First off, I know a lot about manufacturing. I ran a business, bought products from several manufacturers and assembled a final product.

Let me give you a real life example:

Wallmart sold Hills Bros. coffee and so did another major food chain. Wallmart ran an add showing the same can of Hills coffee and their much lower price next to the competitors. Turns out that Wallmart demanded from Hills that they put less coffee in the same exact can.

Now, back to the tooling cutter that one company changes and another doesn't. This is real life stuff. It doesn't matter how short stock is on assembly lines, procedures AND tolerances can be cut in an instant especially with CNC controlling everything like it does. Ask yourself this, how does a manufacturer insure their product goes to market with the tolerances and specifics they claim AND PAY for?

Do you remember years ago when a major manufacturer cut corners on tires and got caught? Wasn't it Ford and BF Goodrich with Ford putting tires on SUVs that were failing? It came down to what Ford's specs were.

You wanted "facts" and I gave you facts.

Kubota sent out bad tires. That means they either have poor quality control or that's what they specified. Which one do you want? Either way you're in trouble.

People stick to brands? It's all "irrelevant"? You think a Kmart lawn tractor gets the same Briggs engine a JD gets? Good luck with that!
 
   / John Deere and Yanmar #58  
Might be a good thing in the end, there are design "flaws" in the Deere/Yanmars. Hopefully Deere can design a better seat suspension than what they had on my 2210, and a better mower lift system. I also hope they cut down on the use of aluminum! Whoever heard of a tractor designed to be LIGHT anyway?
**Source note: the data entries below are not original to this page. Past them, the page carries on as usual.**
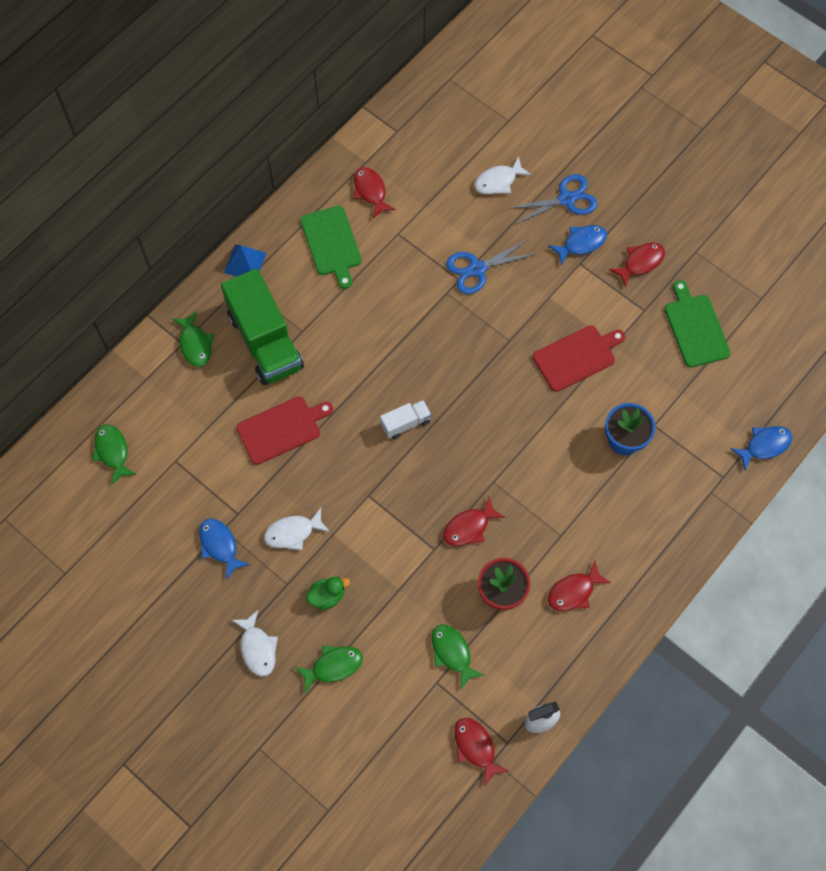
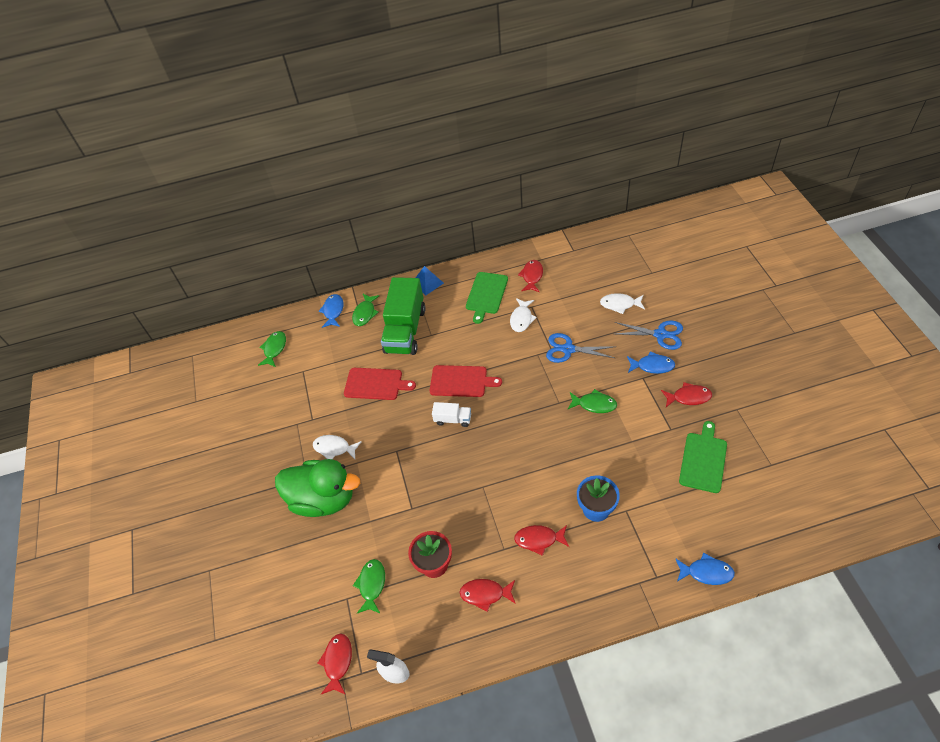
camera: 40 degrees right, 15 degrees down
(220, 545) = (287, 432): blue fish -> blue fish (333, 311)
(257, 648) = (259, 506): white fish -> white fish (521, 319)
(327, 596) = (323, 499): green duck -> green duck, size x2.47
(333, 666) = (292, 546): green fish -> green fish (594, 404)
(469, 527) = (445, 507): red fish -> red fish (539, 539)
(577, 357) = (599, 436): red cutting board -> red cutting board (461, 381)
The seat and mower lift are two of the complaints I have on my JD 2305. I have on occasion hauled my Kubota to our other farm where we have the 2305 so I won't have to use it.
 
   / John Deere and Yanmar #59  
Might be a good thing in the end, there are design "flaws" in the Deere/Yanmars. Hopefully Deere can design a better seat suspension than what they had on my 2210, and a better mower lift system. I also hope they cut down on the use of aluminum! Whoever heard of a tractor designed to be LIGHT anyway?

What I've noticed is that Deere fixes their problems. The battery leakage problem in the compacts has been corrected for example and they went to a beafier front drive shaft for the 4WD.

Things like that tell me a company cares about what they sell.
 
   / John Deere and Yanmar #60  
FYI -
I don't know how much you know about modern manufacturing, but what you are saying is simply not possible. These tractor companies, as well as their suppliers have their inventory levels calculated down to the day, hour, minute. Literally. I've been to the Kubota factory in GA and they hold about 20 minutes worth of inventory on the production line. The suppliers work just the same way as inventory overhead kills profitability. They don't build tires and make one stack for Deere, and one stack for everyone else. They knock out whats required for that day and get it out the door. If a vendor had tolerance problems like you describe, their days in business would be very short.


They do not fire up the plant for 25 tires for Kubota and go home for the day. While it may be true they have low inventory at the assembly station. There is a vendor with a large inventory that supplies the assembly line. Yes, tires and everything else on the tractor are made for the MFG to a spec. Some spec's may be the same between competitors, there can be and is differences in the same tire size.